The review – which is based on a comprehensive literature search – makes uncomfortable reading and examines the health impacts of the 750 or so chemicals used in fracking.
It concludes that fracking operations use and/or create chemicals linked to birth defects, infertility, miscarriage, impaired fetal growth, low birth weight, preterm birth and premature or delayed sexual development, amongst other health problems.
Although some of the chemicals remain a secret, we know that fracking uses a mixture of Volatile Organic Compounds such as benzene, toluene, ethyl benzene, xylene and formaldehyde, as well as heavy metals such as arsenic, cadmium and lead. All these contribute to air and water quality and pose a threat to human developmental and reproductive health.
What is becoming clear is that although the science is taking time to catch up to the fracking boom, nearly every month more evidence is emerging of serious health impacts of fracking.
“Research from laboratory and human studies demonstrates that exposure to many chemicals associated with unconventional oil and natural gas drilling can reduce fertility in adults and cause short term and long term negative health effects in babies and children,” argues Dr. Susan Nagel, an Associate Professor of Obstetrics, Gynecology and Women’s Health at the University of Missouri School of Medicine and the senior author of the review.
The review released today found serious health risks from fracking including:
• Endocrine disruption: Over 130 chemicals used in fracking are known or suspected to be endocrine-disrupting chemicals. Known as EDCs these have been linked to altered reproductive function, increased incidence of breast cancer, abnormal growth and developmental delays in children, and changes in immune function, among other health problems.
• Reduced semen quality: A common mixture of fracking chemicals is benzene, toluene and xylene. These are known as the BTX chemicals and can lead to impaired sperm quantity and quality.
• Effects on menstruation and fecundity: Fracking chemicals have been associated with adverse effects on the menstrual cycle and overall fecundity in women, such as abnormal menstrual cycle length.

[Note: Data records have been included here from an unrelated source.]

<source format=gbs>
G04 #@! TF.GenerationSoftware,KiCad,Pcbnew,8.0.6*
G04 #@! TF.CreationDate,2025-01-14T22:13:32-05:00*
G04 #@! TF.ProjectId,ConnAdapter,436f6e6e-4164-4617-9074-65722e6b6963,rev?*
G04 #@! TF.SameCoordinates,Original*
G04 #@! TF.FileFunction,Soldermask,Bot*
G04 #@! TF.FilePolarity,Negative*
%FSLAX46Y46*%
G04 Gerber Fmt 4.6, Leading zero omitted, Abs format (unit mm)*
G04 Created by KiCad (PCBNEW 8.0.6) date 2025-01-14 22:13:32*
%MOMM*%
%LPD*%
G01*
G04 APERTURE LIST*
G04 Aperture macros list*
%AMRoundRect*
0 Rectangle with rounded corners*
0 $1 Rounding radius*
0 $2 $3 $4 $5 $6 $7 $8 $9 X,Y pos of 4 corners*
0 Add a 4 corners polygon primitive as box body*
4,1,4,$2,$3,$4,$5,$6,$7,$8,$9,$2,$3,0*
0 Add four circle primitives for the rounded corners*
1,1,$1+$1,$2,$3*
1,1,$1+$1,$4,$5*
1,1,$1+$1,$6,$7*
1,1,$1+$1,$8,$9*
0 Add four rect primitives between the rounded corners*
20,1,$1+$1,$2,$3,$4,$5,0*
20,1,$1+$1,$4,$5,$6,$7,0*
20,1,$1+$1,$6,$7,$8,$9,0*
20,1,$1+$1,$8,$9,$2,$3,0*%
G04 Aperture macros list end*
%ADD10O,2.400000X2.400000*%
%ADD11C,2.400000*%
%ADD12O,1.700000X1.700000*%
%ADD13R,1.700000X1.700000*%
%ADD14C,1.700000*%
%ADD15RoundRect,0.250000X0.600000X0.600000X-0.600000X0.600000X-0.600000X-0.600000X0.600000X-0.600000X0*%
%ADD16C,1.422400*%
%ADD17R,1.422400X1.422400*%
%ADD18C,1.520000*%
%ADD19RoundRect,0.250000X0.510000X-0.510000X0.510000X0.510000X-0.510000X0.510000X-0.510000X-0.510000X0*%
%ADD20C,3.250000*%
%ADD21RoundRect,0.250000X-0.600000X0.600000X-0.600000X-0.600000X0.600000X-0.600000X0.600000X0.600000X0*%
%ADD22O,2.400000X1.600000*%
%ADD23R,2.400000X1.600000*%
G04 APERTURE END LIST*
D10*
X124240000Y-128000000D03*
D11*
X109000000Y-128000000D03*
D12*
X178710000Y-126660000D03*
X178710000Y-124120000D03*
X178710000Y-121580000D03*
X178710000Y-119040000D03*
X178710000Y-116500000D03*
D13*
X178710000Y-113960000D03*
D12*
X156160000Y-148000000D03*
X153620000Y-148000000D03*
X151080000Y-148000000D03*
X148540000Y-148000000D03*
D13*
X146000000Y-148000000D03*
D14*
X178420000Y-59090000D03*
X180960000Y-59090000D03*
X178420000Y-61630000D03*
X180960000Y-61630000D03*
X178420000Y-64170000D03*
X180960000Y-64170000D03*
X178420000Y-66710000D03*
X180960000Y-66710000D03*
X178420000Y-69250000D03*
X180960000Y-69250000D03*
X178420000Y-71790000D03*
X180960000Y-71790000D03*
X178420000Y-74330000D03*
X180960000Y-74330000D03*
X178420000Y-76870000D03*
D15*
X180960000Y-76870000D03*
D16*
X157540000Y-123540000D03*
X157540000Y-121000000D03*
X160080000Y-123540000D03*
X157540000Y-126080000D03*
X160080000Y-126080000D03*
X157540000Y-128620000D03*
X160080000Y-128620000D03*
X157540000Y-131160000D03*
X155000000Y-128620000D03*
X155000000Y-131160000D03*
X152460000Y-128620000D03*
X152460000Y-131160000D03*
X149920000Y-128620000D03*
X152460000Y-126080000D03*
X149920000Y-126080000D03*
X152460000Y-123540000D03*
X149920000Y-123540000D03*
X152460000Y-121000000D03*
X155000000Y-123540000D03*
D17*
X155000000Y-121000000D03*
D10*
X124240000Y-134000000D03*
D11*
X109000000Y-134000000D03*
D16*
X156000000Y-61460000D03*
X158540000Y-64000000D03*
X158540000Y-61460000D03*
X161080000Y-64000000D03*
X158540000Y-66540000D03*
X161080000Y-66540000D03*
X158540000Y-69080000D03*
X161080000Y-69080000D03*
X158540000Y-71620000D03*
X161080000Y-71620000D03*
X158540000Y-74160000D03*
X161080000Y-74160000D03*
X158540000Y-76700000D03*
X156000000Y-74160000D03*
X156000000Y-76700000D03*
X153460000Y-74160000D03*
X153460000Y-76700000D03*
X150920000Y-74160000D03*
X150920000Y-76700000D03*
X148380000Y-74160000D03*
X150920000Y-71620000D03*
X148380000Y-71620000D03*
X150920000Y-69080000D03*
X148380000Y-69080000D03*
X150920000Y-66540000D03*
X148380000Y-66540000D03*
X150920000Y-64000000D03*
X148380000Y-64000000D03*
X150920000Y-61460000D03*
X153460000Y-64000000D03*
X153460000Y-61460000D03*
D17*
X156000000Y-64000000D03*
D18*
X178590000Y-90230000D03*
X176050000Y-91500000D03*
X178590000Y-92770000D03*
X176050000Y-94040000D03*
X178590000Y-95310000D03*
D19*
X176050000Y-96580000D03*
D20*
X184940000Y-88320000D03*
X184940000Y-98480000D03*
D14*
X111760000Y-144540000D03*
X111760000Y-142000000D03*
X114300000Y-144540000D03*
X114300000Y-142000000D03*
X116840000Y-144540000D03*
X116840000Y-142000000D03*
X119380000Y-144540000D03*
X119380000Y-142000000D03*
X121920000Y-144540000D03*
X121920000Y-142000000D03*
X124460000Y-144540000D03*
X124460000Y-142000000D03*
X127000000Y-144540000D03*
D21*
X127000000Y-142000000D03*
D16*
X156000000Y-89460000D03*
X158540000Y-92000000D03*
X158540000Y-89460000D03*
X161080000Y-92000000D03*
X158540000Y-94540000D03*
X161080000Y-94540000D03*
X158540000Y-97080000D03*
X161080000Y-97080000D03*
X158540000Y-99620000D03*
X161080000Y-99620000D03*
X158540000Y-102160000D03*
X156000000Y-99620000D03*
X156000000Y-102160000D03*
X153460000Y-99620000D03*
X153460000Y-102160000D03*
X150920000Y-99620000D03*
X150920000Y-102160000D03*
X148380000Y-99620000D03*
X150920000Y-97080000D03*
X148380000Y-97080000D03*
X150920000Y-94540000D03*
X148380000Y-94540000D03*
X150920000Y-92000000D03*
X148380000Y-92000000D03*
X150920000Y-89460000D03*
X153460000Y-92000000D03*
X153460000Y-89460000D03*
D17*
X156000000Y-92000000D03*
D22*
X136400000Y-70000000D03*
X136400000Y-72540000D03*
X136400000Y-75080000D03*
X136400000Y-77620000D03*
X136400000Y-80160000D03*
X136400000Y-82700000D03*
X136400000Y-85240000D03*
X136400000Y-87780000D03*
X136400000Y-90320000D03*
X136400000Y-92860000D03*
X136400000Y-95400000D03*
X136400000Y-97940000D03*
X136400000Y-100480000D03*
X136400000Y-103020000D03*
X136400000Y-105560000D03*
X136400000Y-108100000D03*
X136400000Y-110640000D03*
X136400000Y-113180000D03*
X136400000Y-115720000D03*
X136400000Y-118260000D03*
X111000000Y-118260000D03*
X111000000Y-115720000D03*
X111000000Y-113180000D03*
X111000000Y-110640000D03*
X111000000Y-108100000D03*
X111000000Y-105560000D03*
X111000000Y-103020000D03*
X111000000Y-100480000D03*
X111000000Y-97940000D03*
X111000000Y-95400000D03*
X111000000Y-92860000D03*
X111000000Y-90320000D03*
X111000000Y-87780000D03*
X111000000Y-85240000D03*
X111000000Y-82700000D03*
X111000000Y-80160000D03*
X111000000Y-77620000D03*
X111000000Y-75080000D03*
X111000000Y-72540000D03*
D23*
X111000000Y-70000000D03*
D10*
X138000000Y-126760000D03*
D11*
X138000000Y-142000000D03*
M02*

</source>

• Miscarriage and stillbirth: Acute exposure to heavy metals is associated with increased risks for of miscarriage and/or stillbirths. Recent reports have found an unusually high rate of miscarriages and stillbirths from areas near fracking in Glenwood Springs, Colorado and, anecdotally in Vernal, Utah.

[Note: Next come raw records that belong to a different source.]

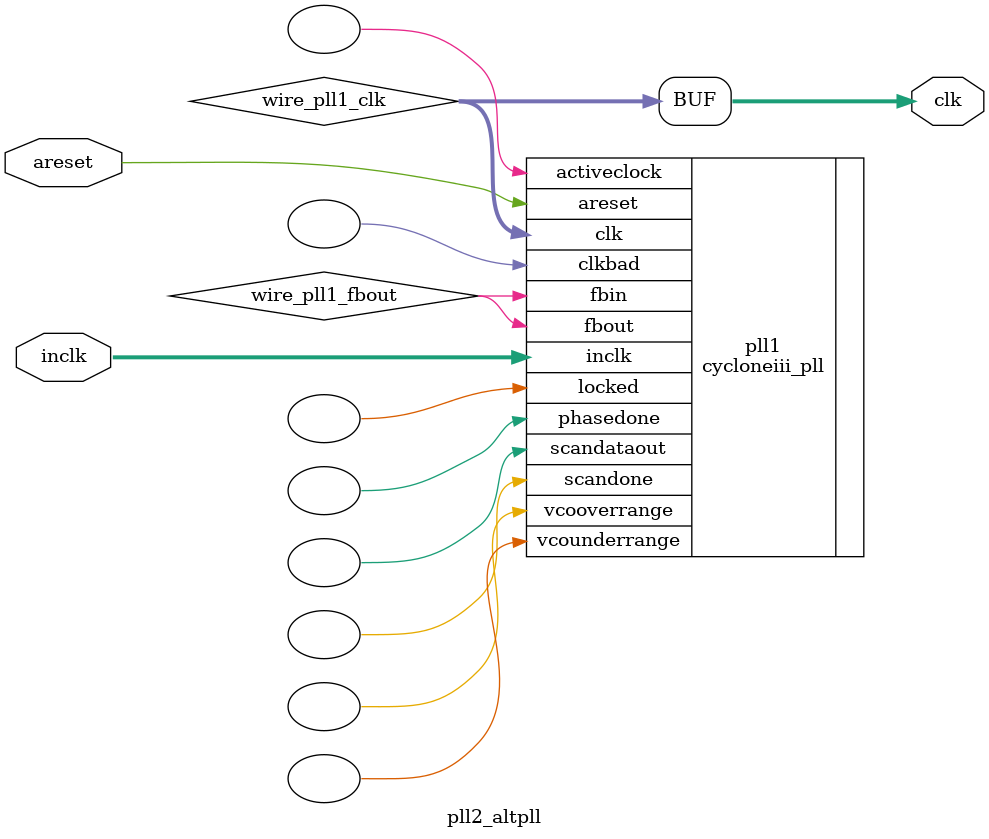
<source format=v>






//synthesis_resources = cycloneiii_pll 1 
//synopsys translate_off
`timescale 1 ps / 1 ps
//synopsys translate_on
module  pll2_altpll
	( 
	areset,
	clk,
	inclk) /* synthesis synthesis_clearbox=1 */;
	input   areset;
	output   [4:0]  clk;
	input   [1:0]  inclk;
`ifndef ALTERA_RESERVED_QIS
// synopsys translate_off
`endif
	tri0   areset;
	tri0   [1:0]  inclk;
`ifndef ALTERA_RESERVED_QIS
// synopsys translate_on
`endif

	wire  [4:0]   wire_pll1_clk;
	wire  wire_pll1_fbout;

	cycloneiii_pll   pll1
	( 
	.activeclock(),
	.areset(areset),
	.clk(wire_pll1_clk),
	.clkbad(),
	.fbin(wire_pll1_fbout),
	.fbout(wire_pll1_fbout),
	.inclk(inclk),
	.locked(),
	.phasedone(),
	.scandataout(),
	.scandone(),
	.vcooverrange(),
	.vcounderrange()
	`ifndef FORMAL_VERIFICATION
	// synopsys translate_off
	`endif
	,
	.clkswitch(1'b0),
	.configupdate(1'b0),
	.pfdena(1'b1),
	.phasecounterselect({3{1'b0}}),
	.phasestep(1'b0),
	.phaseupdown(1'b0),
	.scanclk(1'b0),
	.scanclkena(1'b1),
	.scandata(1'b0)
	`ifndef FORMAL_VERIFICATION
	// synopsys translate_on
	`endif
	);
	defparam
		pll1.bandwidth_type = "auto",
		pll1.clk0_divide_by = 2000,
		pll1.clk0_duty_cycle = 50,
		pll1.clk0_multiply_by = 1007,
		pll1.clk0_phase_shift = "0",
		pll1.compensate_clock = "clk0",
		pll1.inclk0_input_frequency = 20000,
		pll1.operation_mode = "normal",
		pll1.pll_type = "auto",
		pll1.lpm_type = "cycloneiii_pll";
	assign
		clk = {wire_pll1_clk[4:0]};
endmodule //pll2_altpll
//VALID FILE

</source>
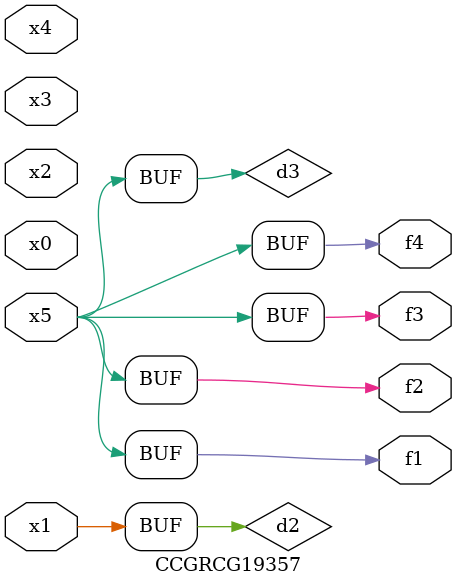
<source format=v>
module CCGRCG19357(
	input x0, x1, x2, x3, x4, x5,
	output f1, f2, f3, f4
);

	wire d1, d2, d3;

	not (d1, x5);
	or (d2, x1);
	xnor (d3, d1);
	assign f1 = d3;
	assign f2 = d3;
	assign f3 = d3;
	assign f4 = d3;
endmodule

</source>
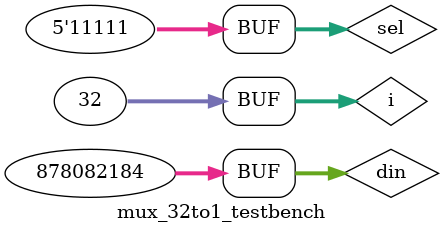
<source format=sv>
module mux_32to1(out, din, sel);
    input logic [31:0] din;
    input logic [4:0] sel;
    output logic out;
     
    logic [1:0] tmp;

    mux_16to1 m0 (.out(tmp[0]), .din(din[15:0]),  .sel(sel[3:0]));
    mux_16to1 m1 (.out(tmp[1]), .din(din[31:16]), .sel(sel[3:0]));
     
    mux_2to1 mf (.out, .din(tmp), .sel(sel[4]));
endmodule

module mux_32to1_testbench;
    logic [31:0] din;
    logic [4:0] sel;
    logic out;

    parameter delay = 10;

    integer i;
    initial begin
    din = 32'd1;
        for (i = 0; i < 32; i++) begin
            sel = i;
            din = 32'h12345678 * i;
            #delay;
        end
    end

    mux_32to1 dut (.out, .din, .sel);
endmodule

</source>
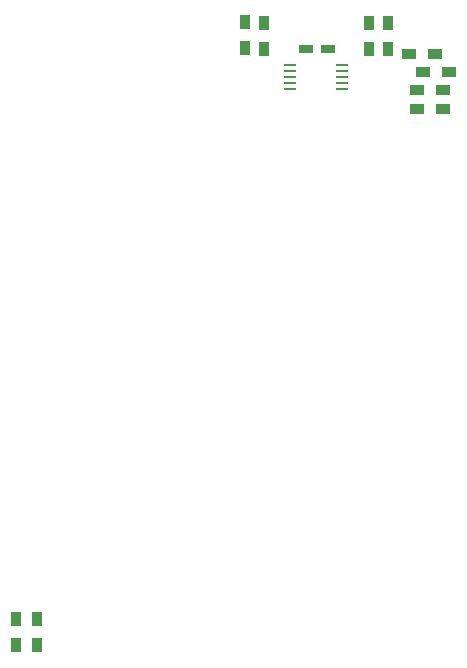
<source format=gbr>
G04 #@! TF.FileFunction,Paste,Top*
%FSLAX46Y46*%
G04 Gerber Fmt 4.6, Leading zero omitted, Abs format (unit mm)*
G04 Created by KiCad (PCBNEW 4.0.6-e0-6349~53~ubuntu16.04.1) date Tue Jul  4 14:56:25 2017*
%MOMM*%
%LPD*%
G01*
G04 APERTURE LIST*
%ADD10C,0.100000*%
%ADD11R,1.200000X0.750000*%
%ADD12R,1.200000X0.900000*%
%ADD13R,0.900000X1.200000*%
%ADD14R,1.050000X0.270000*%
G04 APERTURE END LIST*
D10*
D11*
X87300000Y-33750000D03*
X89200000Y-33750000D03*
D12*
X96750000Y-38850000D03*
X98950000Y-38850000D03*
D13*
X83800000Y-31550000D03*
X83800000Y-33750000D03*
D12*
X96750000Y-37300000D03*
X98950000Y-37300000D03*
D13*
X82110000Y-31540000D03*
X82110000Y-33740000D03*
D12*
X97200000Y-35750000D03*
X99400000Y-35750000D03*
D13*
X94300000Y-31600000D03*
X94300000Y-33800000D03*
D12*
X96000000Y-34200000D03*
X98200000Y-34200000D03*
D13*
X92690000Y-31600000D03*
X92690000Y-33800000D03*
X64500000Y-84250000D03*
X64500000Y-82050000D03*
X62800000Y-84250000D03*
X62800000Y-82050000D03*
D14*
X86000000Y-35150000D03*
X86000000Y-35650000D03*
X86000000Y-36150000D03*
X86000000Y-36650000D03*
X86000000Y-37150000D03*
X90400000Y-37140000D03*
X90400000Y-36650000D03*
X90400000Y-36150000D03*
X90400000Y-35650000D03*
X90400000Y-35150000D03*
M02*

</source>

• Preterm birth and low birth weight: Some fracking chemicals, especially particulate matter from air pollution, are associated with increased risks of low birth weight and preterm birth.
Ellen Webb of the Centre for Environmental Health, and one of the authors of the study, said: “There is an urgent need to evaluate the adverse potential health outcomes for these communities on the front lines of the growing fracking industry.”
The need grows more urgent by the day.